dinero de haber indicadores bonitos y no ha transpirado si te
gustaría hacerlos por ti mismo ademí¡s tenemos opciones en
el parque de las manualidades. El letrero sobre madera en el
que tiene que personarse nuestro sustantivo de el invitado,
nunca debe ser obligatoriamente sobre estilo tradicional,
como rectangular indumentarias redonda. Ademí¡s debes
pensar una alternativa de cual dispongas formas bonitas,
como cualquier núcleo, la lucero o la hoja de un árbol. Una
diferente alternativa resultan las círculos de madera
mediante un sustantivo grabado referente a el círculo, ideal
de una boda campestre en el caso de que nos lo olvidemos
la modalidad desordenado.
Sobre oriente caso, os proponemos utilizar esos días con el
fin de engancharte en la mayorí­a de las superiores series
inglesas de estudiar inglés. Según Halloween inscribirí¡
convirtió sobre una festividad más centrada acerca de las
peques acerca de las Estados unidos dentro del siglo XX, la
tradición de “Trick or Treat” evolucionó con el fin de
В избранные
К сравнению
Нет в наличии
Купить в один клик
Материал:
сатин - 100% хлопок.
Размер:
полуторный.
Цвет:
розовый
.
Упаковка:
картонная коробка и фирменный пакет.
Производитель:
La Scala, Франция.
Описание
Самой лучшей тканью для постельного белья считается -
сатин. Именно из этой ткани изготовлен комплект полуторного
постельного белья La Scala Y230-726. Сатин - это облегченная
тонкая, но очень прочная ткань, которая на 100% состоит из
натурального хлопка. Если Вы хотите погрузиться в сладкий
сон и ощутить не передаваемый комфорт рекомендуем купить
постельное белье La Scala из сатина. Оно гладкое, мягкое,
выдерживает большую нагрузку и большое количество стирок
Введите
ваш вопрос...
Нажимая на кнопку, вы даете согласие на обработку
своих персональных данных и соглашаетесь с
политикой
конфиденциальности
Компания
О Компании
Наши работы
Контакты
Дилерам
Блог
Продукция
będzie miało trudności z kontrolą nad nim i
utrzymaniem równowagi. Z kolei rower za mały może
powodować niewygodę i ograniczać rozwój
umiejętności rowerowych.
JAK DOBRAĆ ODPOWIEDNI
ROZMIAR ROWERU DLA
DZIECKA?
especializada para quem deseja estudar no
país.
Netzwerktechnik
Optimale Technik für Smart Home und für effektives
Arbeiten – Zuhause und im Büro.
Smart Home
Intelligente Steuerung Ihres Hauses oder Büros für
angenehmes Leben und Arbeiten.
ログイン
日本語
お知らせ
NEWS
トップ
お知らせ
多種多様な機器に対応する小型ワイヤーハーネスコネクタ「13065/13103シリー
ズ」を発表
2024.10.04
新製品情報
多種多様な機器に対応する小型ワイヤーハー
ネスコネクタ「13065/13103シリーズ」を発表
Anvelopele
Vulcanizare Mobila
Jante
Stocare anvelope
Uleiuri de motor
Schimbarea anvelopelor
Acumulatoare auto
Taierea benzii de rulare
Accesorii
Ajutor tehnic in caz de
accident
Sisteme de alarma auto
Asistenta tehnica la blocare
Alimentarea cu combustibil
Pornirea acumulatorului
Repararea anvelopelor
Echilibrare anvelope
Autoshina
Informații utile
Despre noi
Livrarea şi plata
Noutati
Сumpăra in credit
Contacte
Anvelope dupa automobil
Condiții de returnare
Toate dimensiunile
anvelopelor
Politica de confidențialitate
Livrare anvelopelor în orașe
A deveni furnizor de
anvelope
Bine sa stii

● ● ● ● ●

Please output the full listing one more time, exactly.

Answer to this task:
dinero de haber indicadores bonitos y no ha transpirado si te
gustaría hacerlos por ti mismo ademí¡s tenemos opciones en
el parque de las manualidades. El letrero sobre madera en el
que tiene que personarse nuestro sustantivo de el invitado,
nunca debe ser obligatoriamente sobre estilo tradicional,
como rectangular indumentarias redonda. Ademí¡s debes
pensar una alternativa de cual dispongas formas bonitas,
como cualquier núcleo, la lucero o la hoja de un árbol. Una
diferente alternativa resultan las círculos de madera
mediante un sustantivo grabado referente a el círculo, ideal
de una boda campestre en el caso de que nos lo olvidemos
la modalidad desordenado.
Sobre oriente caso, os proponemos utilizar esos días con el
fin de engancharte en la mayorí­a de las superiores series
inglesas de estudiar inglés. Según Halloween inscribirí¡
convirtió sobre una festividad más centrada acerca de las
peques acerca de las Estados unidos dentro del siglo XX, la
tradición de “Trick or Treat” evolucionó con el fin de
В избранные
К сравнению
Нет в наличии
Купить в один клик
Материал:
сатин - 100% хлопок.
Размер:
полуторный.
Цвет:
розовый
.
Упаковка:
картонная коробка и фирменный пакет.
Производитель:
La Scala, Франция.
Описание
Самой лучшей тканью для постельного белья считается -
сатин. Именно из этой ткани изготовлен комплект полуторного
постельного белья La Scala Y230-726. Сатин - это облегченная
тонкая, но очень прочная ткань, которая на 100% состоит из
натурального хлопка. Если Вы хотите погрузиться в сладкий
сон и ощутить не передаваемый комфорт рекомендуем купить
постельное белье La Scala из сатина. Оно гладкое, мягкое,
выдерживает большую нагрузку и большое количество стирок
Введите
ваш вопрос...
Нажимая на кнопку, вы даете согласие на обработку
своих персональных данных и соглашаетесь с
политикой
конфиденциальности
Компания
О Компании
Наши работы
Контакты
Дилерам
Блог
Продукция
będzie miało trudności z kontrolą nad nim i
utrzymaniem równowagi. Z kolei rower za mały może
powodować niewygodę i ograniczać rozwój
umiejętności rowerowych.
JAK DOBRAĆ ODPOWIEDNI
ROZMIAR ROWERU DLA
DZIECKA?
especializada para quem deseja estudar no
país.
Netzwerktechnik
Optimale Technik für Smart Home und für effektives
Arbeiten – Zuhause und im Büro.
Smart Home
Intelligente Steuerung Ihres Hauses oder Büros für
angenehmes Leben und Arbeiten.
ログイン
日本語
お知らせ
NEWS
トップ
お知らせ
多種多様な機器に対応する小型ワイヤーハーネスコネクタ「13065/13103シリー
ズ」を発表
2024.10.04
新製品情報
多種多様な機器に対応する小型ワイヤーハー
ネスコネクタ「13065/13103シリーズ」を発表
Anvelopele
Vulcanizare Mobila
Jante
Stocare anvelope
Uleiuri de motor
Schimbarea anvelopelor
Acumulatoare auto
Taierea benzii de rulare
Accesorii
Ajutor tehnic in caz de
accident
Sisteme de alarma auto
Asistenta tehnica la blocare
Alimentarea cu combustibil
Pornirea acumulatorului
Repararea anvelopelor
Echilibrare anvelope
Autoshina
Informații utile
Despre noi
Livrarea şi plata
Noutati
Сumpăra in credit
Contacte
Anvelope dupa automobil
Condiții de returnare
Toate dimensiunile
anvelopelor
Politica de confidențialitate
Livrare anvelopelor în orașe
A deveni furnizor de
anvelope
Bine sa stii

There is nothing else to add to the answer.